Hyperschallwaffen an der Akademie
Hyperschallwaffen – globale Sicherheitsarchitektur im Wanken?
Sie sind extrem schnell. Sie sind extrem manövrierbar. Sie sind extrem schwer zu orten – die Rede ist von Hyperschallwaffen. Extrem schnell bedeutet bis zu zwanzigfache Schallgeschwindigkeit. Dass sie manövrieren bedeutet, dass sie nicht wie ballistische Interkontinentalraketen einer vorhersehbaren Flugbahn folgen, sondern, dass sie auch in der oberen Atmosphäre ihren Kurs ändern können. Sie sind eine neue Herausforderung für die Luftverteidigung. Ende November war dies Thema einer Fachtagung am „German Institute for Defence and Strategic Studies“, kurz GIDS, in Hamburg.

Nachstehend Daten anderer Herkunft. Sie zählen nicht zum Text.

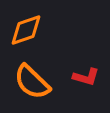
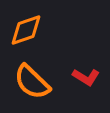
red L-shape: rotated 16 degrees clockwise
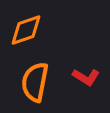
orange semicircle: moved 3 px right; rotated 57 degrees clockwise
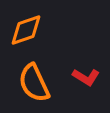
orange semicircle: moved 1 px left, 1 px down; rotated 36 degrees counterclockwise
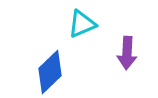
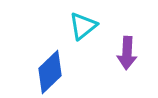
cyan triangle: moved 1 px right, 2 px down; rotated 16 degrees counterclockwise
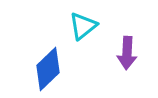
blue diamond: moved 2 px left, 3 px up
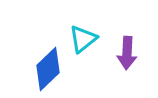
cyan triangle: moved 13 px down
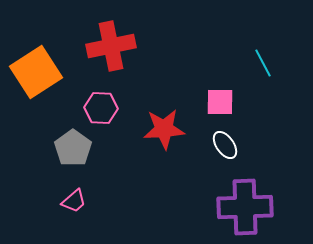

Für das Auge war es ein Meer aus dunkelblauen Luftwaffenuniformen, die Ende November den Flaggensaal in der Clausewitz-Kaserne der Führungsakademie der Bundeswehr in Hamburg ausfüllten. Neben den Offizieren waren aber auch Experten aus der Luftfahrtbranche und Politik in die Hansestadt gereist. Das „German Institute for Defence and Strategic Studies“ (GIDS) und die Fakultät Luftwaffe der Führungsakademie hatten zur Fachtagung „Auswirkungen und Bedrohungen durch Hyperschallwaffen auf die bestehende Luftverteidigungsarchitektur“ eingeladen. Das Thema ist vor dem Hintergrund der Entwicklung der luftgestützten Kinshal-Rakete und des Avangard-Hyperschallgleiters der Russen oder der DF-17 Hyperschallwaffe der Chinesen hochaktuell. Auf der Tagung, die unter Chatham-House-Regeln stattfand, sprachen Experten aus der Luftfahrtbranche, der NATO und dem Bundesministerium der Verteidigung über das Thema. Eine wichtige Frage, die die Experten umtrieb, war, in welchen Anwendungsfeldern diese neue Technologie zum sogenannten „game changer“ wird: Also eine jener Technologieneuerungen wie etwa das Schießpulver oder die Cyber-Technologie, die das Potential hat, altes Denken und Handeln auf den Kopf zu stellen. Hierin war man sich relativ einig: Hyperschallwaffen werden die Sicherheitsarchitektur nachhaltig beeinflussen – und sie tun es auch schon. Hypersonische Flugkörper fordern jede Form der Raketenabwehr heraus. Sie lassen sich nicht nur unvorhersehbar steuern, sondern können deutlich niedriger als herkömmliche ballistische Systeme fliegen beziehungsweise in der oberen Atmosphäre gleiten, so dass Radare sie aufgrund der Erdkrümmung erst später erkennen können. Außerdem werden die bestehenden Raketenabwehrschirme mit neuen Flugprofilen und Angriffsmustern herausgefordert. Hier müssen bestehende Systeme deutlich weiterentwickelt werden. Hyperschall-Technologie hat damit Auswirkungen auf regionale und strategische Gleichgewichte.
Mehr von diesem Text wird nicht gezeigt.